→ **What the exercise asks**
Find every line in the records below that holds the word "nose" and copy it.

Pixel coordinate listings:
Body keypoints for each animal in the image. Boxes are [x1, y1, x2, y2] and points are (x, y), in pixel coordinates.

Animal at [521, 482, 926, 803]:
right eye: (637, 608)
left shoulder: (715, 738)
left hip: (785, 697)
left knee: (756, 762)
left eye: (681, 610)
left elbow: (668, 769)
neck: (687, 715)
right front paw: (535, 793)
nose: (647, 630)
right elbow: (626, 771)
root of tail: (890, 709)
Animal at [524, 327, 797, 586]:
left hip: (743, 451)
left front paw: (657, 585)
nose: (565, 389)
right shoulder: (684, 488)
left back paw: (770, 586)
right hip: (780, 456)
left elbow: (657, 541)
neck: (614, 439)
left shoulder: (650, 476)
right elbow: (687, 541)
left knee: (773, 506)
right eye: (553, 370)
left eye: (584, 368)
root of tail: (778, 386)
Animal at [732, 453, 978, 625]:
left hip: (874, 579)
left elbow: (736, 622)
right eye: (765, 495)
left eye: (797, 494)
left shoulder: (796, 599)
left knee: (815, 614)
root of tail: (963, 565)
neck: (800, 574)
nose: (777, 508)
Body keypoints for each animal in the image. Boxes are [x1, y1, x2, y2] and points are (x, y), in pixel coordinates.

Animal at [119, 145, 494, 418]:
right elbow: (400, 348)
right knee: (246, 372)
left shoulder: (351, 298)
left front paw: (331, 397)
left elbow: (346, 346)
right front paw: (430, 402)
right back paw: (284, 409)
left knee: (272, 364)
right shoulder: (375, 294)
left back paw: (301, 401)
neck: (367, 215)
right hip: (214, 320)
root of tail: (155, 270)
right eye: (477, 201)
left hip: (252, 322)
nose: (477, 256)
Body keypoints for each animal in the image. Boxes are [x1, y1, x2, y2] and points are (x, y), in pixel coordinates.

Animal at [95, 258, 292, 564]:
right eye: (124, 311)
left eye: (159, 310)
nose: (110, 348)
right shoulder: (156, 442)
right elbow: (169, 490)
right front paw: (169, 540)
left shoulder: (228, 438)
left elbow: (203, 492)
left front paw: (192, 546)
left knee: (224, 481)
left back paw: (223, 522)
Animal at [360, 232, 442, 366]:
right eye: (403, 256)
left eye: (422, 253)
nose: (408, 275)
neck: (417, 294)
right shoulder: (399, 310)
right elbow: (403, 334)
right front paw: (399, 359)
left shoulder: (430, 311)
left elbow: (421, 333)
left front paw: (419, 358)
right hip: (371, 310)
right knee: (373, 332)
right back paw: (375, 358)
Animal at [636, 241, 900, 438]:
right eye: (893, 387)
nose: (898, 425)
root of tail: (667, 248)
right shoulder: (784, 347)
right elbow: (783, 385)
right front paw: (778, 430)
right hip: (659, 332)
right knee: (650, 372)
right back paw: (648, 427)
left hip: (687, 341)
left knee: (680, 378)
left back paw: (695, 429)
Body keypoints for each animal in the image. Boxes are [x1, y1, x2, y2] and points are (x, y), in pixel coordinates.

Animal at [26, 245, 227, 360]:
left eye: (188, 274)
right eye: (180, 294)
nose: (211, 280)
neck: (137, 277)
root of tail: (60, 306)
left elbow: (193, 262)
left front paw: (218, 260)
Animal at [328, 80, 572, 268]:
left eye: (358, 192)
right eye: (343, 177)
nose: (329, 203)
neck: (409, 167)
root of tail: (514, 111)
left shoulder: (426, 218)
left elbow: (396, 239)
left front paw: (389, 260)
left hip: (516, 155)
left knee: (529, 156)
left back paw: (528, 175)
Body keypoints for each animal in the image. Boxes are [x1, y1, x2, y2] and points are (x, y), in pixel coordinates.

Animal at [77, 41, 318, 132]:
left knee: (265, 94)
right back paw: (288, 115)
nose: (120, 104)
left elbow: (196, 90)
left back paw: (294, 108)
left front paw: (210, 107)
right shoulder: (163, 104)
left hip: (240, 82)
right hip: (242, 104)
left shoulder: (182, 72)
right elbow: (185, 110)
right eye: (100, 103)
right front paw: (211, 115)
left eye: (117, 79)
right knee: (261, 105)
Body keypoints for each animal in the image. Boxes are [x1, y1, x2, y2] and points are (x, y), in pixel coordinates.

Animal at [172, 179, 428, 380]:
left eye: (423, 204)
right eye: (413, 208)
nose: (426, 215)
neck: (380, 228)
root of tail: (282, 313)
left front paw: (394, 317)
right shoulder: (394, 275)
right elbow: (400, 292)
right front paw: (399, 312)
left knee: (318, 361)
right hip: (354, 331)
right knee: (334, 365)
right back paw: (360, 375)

→ **Solution below**
nose: (647, 630)
nose: (565, 389)
nose: (777, 508)
nose: (477, 256)
nose: (110, 348)
nose: (408, 275)
nose: (898, 425)
nose: (211, 280)
nose: (329, 203)
nose: (120, 104)
nose: (426, 215)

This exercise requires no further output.